Last night I cleaned out the refrigerator—again—and sorted out the excess food that my husband and I weren’t going to finish before we left for a quick vacation this week. After 4 ½ years of empty nesting, I’m still prone to over-buying groceries and other household staples. Mom habits are slow to change!
Maybe you are like me. If you had looked inside my fridge 10 years ago when we had four teenage kids at home, you would have seen it filled to overflowing with milk, eggs, meat, cheese, bread and anything else that filled up those hungry bodies! Now, I’m usually able to keep the shelves half empty and reduce food waste, but I was guilty of way too much food waste while we figured out the empty nesting lifestyle. Those ingrained mom habits kept my fridge full of stuff we didn’t need and probably shouldn’t have eaten!
Of course, mom habits don’t just apply to grocery shopping. They impact how we approach self care, our calendars, finances and household chores. For example, when the kids were at home, I typically designated a cleaning and laundry date when I could be home the entire day and get it all done. We were so busy with kids’ activities that cleaning day only happened a few times a month, so I did a thorough job or got frustrated trying!
Now, I’m comfortable doing a few small tasks each day, often with husband Jack’s help. The house is never 100% clean at any given time, but it stays much cleaner with fewer people living in it and an hour of light effort makes it company-ready on any given day. This is a new habit that works better with our empty nest lifestyle.
But I’ve found that housekeeping and grocery shopping aren’t the only areas where my mom habits need remodeling. The hardest habits to change stem from old mindsets developed during 26 years of living with children in the home. Mindsets like worrying, nagging, and feeling the need for control are much harder to address than buying too much cereal and milk!
One of the mom habits I’ve been working on lately is a tendency to use my parenting skills on my husband. It’s hard to lay aside your identity and practices as a mom when the kids grow up, and sometimes I still respond with ingrained mom instincts when my husband does or says something I don’t like. Needless to say, mom instincts don’t enhance our relationship! We are both working to re-establish communication habits that reflect our first five years of marriage before we had kids, and this is making midlife marriage a lot more fun for both of us.
The empty nest transition ushers some pretty profound changes into our lives, and in order to thrive, we have to make some adjustments to the ways we do life.

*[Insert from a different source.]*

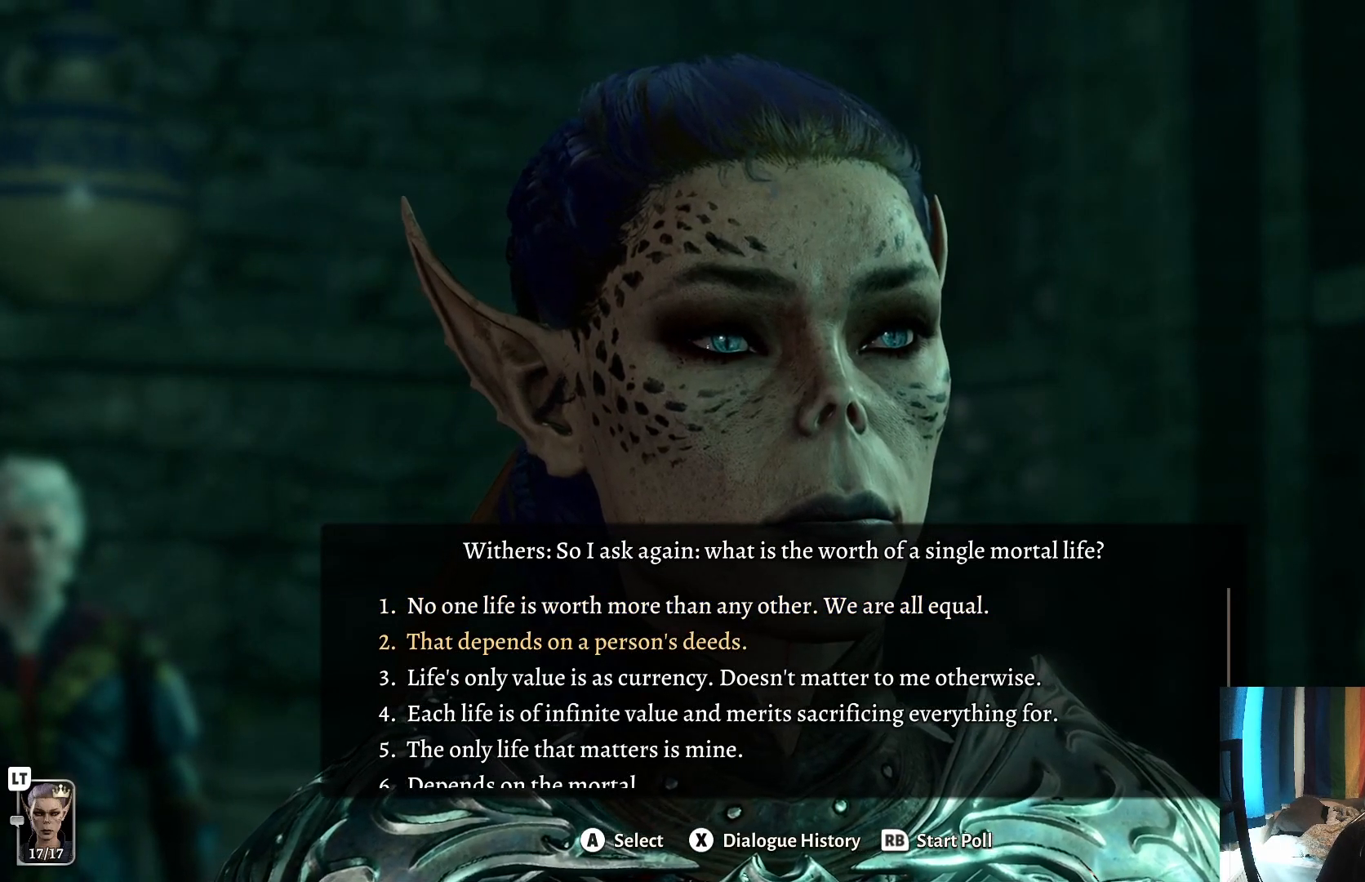
{"buttons": [], "left_stick": "center", "right_stick": "center", "events": [[183, "DPAD_DOWN", "up"], [383, "DPAD_DOWN", "down"], [467, "DPAD_DOWN", "up"]]}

You might be tempted to hold on to the old ways of doing and thinking, but let me encourage you to stay flexible and develop new habits of mind and practice that promote joy and peace in your nest. Prayer and honest conversation with your spouse are a great place to start exploring new ways of doing life in the empty nest.
One of the big blessings of the empty nest is having more time to pursue new adventures and opportunities for growth. Be open to new ways of doing things, and don't be afraid to let go of practices that are no longer necessary. And be encouraged, friend! God has ordained this passage of your life, and He will guide you with His wisdom as you revamp those mom habits.